I started the morning by explaining how grateful I was for my eyesight, the eye being the window into our soul so to speak. This was made so clear to me as that morning a good friend of mine was having major surgery to have his right eye removed. He had a melanoma in his tear duct and the only way to obtain clear surgical margins whilst removing the cancer was to remove his eye. Gratefulness is a very important practice, so I asked them to work in pairs and spend five minutes telling each other what they were grateful for at that moment. Fifteen minutes later it was hard to stop them from talking.
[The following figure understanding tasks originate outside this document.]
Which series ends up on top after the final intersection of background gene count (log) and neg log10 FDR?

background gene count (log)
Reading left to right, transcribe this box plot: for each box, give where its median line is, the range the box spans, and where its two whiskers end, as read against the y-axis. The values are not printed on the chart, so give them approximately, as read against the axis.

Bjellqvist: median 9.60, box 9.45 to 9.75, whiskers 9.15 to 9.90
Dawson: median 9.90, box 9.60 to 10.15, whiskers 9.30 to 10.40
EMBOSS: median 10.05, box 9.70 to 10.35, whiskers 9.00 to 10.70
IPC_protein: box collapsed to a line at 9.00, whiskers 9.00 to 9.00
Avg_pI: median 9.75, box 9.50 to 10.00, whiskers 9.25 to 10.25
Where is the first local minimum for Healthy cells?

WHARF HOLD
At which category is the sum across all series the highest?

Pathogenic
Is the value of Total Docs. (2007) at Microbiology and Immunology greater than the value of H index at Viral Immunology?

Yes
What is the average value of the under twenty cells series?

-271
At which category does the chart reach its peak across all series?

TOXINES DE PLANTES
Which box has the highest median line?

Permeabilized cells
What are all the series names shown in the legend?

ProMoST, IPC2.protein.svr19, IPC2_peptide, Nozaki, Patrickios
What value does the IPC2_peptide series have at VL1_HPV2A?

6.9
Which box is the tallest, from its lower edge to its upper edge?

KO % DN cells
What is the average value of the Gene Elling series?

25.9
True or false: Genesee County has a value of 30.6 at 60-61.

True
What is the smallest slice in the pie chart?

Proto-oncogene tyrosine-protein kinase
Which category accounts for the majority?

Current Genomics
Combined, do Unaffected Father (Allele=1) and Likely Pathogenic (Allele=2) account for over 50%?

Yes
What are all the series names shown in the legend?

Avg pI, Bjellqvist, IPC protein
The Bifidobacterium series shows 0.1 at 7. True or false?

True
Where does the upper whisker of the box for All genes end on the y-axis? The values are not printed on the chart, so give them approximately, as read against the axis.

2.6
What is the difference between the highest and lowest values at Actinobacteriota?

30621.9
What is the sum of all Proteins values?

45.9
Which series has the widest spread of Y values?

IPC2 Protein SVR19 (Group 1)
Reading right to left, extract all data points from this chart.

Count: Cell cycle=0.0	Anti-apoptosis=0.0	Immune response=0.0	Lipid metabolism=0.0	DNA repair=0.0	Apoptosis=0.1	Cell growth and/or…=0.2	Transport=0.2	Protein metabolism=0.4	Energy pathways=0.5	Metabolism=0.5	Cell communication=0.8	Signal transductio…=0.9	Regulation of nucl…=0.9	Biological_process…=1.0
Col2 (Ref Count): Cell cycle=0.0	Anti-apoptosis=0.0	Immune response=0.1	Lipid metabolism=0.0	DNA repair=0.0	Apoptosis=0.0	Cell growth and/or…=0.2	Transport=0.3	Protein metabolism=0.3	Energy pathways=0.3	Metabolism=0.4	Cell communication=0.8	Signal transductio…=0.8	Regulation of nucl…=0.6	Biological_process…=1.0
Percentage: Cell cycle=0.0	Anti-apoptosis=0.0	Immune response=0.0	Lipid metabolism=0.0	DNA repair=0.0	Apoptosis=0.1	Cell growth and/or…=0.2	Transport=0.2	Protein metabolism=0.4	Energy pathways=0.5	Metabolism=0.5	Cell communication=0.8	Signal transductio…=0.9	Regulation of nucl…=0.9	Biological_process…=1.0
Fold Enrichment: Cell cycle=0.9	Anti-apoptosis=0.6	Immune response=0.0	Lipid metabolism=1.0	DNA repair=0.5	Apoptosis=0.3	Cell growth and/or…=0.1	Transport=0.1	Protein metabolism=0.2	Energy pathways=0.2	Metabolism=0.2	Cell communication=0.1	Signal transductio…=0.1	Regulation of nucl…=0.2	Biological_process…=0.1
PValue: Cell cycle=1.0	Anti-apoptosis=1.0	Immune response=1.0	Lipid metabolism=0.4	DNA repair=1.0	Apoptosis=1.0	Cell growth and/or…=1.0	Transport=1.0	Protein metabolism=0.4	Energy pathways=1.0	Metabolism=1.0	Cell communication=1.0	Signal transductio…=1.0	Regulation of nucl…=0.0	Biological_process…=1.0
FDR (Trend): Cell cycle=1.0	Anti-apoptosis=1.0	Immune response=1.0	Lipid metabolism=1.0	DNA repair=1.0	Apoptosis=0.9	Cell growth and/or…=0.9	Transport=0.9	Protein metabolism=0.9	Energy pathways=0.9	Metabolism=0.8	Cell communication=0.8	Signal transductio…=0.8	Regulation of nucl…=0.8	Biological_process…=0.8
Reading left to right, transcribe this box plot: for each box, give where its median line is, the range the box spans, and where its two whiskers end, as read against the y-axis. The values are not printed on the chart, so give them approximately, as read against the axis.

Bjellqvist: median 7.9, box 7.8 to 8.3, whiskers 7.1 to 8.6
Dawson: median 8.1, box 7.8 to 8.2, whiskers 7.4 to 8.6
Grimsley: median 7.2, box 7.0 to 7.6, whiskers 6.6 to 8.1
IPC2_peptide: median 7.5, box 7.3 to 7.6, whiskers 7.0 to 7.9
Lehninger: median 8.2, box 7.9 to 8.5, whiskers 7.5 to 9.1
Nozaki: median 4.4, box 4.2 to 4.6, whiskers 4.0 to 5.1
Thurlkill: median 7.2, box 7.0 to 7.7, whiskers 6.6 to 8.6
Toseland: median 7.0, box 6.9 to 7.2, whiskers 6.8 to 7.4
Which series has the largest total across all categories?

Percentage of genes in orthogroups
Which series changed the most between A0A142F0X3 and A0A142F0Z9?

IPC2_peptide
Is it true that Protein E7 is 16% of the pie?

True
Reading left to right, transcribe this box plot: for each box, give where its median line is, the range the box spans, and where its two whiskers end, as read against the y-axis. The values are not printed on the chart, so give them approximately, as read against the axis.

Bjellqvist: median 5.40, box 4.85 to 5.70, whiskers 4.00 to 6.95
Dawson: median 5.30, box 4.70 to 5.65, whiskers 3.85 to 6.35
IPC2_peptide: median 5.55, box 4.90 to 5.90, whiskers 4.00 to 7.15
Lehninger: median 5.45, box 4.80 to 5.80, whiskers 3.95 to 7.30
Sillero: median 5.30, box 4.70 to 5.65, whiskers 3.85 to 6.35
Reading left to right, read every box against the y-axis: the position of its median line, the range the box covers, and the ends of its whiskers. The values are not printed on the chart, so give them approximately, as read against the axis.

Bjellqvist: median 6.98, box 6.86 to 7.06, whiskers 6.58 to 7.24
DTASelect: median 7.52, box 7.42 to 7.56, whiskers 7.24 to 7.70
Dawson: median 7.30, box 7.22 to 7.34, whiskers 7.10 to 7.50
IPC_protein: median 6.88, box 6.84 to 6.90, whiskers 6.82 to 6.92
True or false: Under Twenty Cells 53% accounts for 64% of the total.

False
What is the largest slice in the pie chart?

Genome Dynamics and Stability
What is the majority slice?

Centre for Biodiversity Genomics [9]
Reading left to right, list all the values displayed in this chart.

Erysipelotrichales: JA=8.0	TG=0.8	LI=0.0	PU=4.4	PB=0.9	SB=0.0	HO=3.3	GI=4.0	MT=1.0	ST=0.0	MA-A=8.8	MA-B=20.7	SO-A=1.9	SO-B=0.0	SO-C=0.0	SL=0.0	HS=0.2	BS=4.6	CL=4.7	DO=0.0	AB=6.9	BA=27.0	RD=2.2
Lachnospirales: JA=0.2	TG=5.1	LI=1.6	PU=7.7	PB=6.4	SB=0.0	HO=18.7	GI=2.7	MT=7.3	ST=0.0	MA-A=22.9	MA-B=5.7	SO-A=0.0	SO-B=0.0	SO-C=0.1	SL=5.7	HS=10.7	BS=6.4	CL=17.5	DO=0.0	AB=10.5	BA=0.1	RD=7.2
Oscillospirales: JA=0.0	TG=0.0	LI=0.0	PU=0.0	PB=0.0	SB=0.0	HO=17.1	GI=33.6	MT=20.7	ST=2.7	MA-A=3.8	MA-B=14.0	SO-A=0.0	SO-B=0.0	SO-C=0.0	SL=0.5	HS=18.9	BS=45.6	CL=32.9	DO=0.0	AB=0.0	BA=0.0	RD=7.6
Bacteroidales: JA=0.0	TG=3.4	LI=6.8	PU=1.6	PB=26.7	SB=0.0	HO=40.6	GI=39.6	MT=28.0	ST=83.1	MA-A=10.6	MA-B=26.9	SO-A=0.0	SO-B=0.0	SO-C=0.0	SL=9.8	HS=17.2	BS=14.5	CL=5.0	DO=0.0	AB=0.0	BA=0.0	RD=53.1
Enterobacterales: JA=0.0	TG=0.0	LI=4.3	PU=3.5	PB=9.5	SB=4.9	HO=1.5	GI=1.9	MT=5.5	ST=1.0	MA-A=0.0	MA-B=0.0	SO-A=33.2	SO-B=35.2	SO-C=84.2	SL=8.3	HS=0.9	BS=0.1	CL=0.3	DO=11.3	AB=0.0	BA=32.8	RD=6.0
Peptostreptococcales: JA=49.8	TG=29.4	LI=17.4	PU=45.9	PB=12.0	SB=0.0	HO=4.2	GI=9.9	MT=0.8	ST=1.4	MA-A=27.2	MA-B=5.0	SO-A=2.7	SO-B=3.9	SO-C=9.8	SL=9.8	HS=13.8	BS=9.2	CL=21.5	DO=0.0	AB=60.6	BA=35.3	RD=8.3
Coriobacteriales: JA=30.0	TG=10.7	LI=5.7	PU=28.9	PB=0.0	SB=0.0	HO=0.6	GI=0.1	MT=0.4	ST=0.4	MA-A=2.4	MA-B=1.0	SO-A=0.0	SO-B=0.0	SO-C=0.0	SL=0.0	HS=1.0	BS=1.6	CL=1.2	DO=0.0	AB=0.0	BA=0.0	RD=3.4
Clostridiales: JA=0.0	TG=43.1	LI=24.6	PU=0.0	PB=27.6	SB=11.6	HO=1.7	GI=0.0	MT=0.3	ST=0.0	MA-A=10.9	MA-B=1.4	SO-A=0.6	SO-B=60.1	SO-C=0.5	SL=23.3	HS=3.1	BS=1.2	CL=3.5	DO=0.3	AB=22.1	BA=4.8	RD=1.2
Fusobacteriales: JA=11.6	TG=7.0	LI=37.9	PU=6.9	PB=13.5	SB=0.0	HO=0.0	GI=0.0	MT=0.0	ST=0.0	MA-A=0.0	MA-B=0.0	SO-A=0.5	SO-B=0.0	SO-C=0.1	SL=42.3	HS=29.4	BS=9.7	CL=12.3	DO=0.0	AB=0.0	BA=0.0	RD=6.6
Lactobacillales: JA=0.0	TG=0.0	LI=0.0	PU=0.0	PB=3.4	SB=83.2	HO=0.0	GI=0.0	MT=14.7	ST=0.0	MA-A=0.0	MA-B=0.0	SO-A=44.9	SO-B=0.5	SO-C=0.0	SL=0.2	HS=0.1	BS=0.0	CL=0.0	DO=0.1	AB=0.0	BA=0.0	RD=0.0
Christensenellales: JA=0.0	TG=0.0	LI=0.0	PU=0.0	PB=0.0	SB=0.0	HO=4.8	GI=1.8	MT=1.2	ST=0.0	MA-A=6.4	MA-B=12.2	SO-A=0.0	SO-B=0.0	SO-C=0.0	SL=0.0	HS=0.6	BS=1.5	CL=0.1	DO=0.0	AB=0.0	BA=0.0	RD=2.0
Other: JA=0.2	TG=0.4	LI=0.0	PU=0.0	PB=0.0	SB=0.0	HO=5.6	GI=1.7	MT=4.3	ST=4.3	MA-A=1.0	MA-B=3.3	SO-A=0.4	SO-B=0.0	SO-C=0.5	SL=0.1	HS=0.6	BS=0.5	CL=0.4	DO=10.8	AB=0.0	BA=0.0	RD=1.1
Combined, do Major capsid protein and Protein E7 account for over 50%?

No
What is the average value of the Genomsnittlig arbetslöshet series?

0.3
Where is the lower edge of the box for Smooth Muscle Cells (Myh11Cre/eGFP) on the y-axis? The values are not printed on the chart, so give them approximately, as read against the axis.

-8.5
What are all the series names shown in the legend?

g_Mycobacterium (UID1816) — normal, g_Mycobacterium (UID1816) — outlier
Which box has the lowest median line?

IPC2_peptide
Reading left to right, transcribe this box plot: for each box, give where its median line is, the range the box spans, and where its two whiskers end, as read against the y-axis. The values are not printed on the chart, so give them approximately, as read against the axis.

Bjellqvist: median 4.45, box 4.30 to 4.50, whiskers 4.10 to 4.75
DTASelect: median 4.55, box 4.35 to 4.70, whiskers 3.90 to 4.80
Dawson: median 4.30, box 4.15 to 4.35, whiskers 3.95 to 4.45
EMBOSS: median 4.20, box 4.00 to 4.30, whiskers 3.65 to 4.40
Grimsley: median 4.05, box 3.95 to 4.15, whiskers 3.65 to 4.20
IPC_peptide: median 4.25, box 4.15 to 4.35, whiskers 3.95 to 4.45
Next, I asked them to stand and close their eyes. I took them through a brief meditation, getting them to notice their breathing, take some deep breaths in and out and release any areas of tension in their body. Then I asked them to check their senses. What could they hear, see, feel, and smell? As I said smell, I sprayed Crabtree and Evelyn Nantucket Briar room spray in the air above each of them…
The room filled with laughter as they tried to identify the smell. The negative energy had left the room and we proceeded with our workshop, identifying business improvement opportunities, and it went well for the rest of the day.
This approach set the scene for building a completely new type of relationship, where we trusted each other, shared all our information and, after a year working together, signed a multi-million dollar IT outsource contract.
So what happened that day?
I used three practices from the Spirit of Leadership in Organisation Library and applied them to a leadership situation with a very positive impact.
- Telling a very personal story of another person's suffering engaged their compassion
- Gratefulness practice is an extremely powerful and fast way of generating positive feelings
- Meditation (with Smell) generated calmness, connectedness and humour
Together these practices enabled them to let go of negativity and focus on co-creating a positive future.
When we are reminded that we are all human, and get in touch with our shared human experience and our natural compassion, much of the behavioural façade that we carry around falls away.
This is especially true in conflict situations and the reason why problems are best solved by talking or coming to see other perspectives...walk a mile in other's shoes so to speak.